Avoiding the pitfalls of credit cards Balance transfers

As most of us struggle to pay the high interest debt, 0% or low rate balance transfers are coming to the rescue. Or are they? Balance transfers can be very useful, as long as you are aware of some of their flaws. Here’s our list of the top 7 things you need to know when contemplating an equilibrium transfer.

always make payments on time
It ‘very important to make payments on time transfer. These types of accounts typically make payments to induce a condition and if you miss or lose they could be heavily penalised.
t_1 know when the period of low rate balance transfer deals ends
most have low or no induction period rate that is usually three, six, nine or twelve months.
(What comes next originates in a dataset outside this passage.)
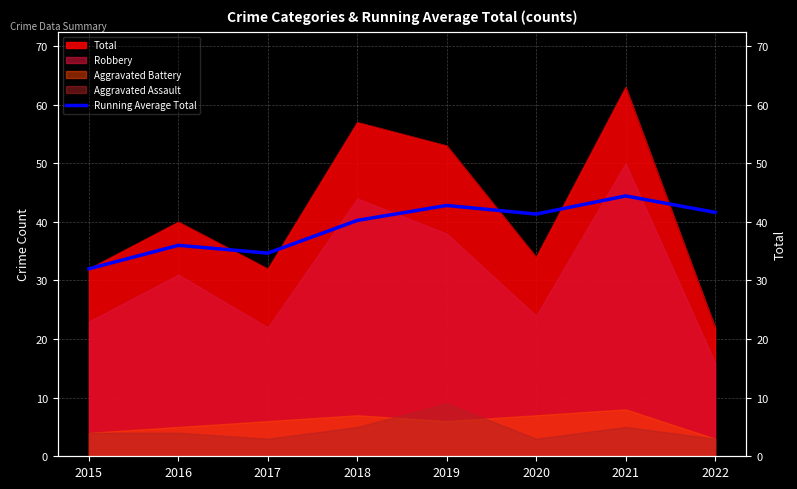

Count the number of values greater than 41.

4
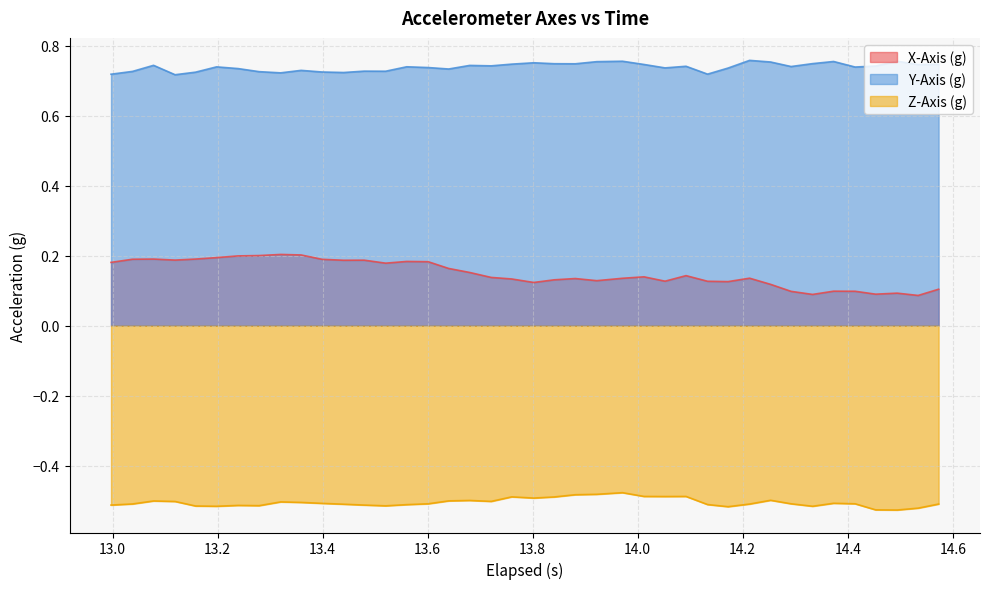

Which series has the largest total across all categories?

Y-Axis (g)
In order to maximize the transfer is necessary to know when this introductory rate ends. Record the date and work to get most of your credit card debt paid from this time.
t_1 Read the fine print
As with any banking product, be sure to read the fine print of the card. If you are not sure of all the conditions, talk with a customer service representative before apply.
t_1 not use the card for cash advances

google_ad_channel = “7940249670”, + + AB_cat_channel AB_unit_channel; google_language = “en”; google_ad_region = ‘test’;

Find more info at the credit card comparison website; Credit Card Researcher, inlcuding balance transfers and business credit cards. Australia’s best credit card comparison website.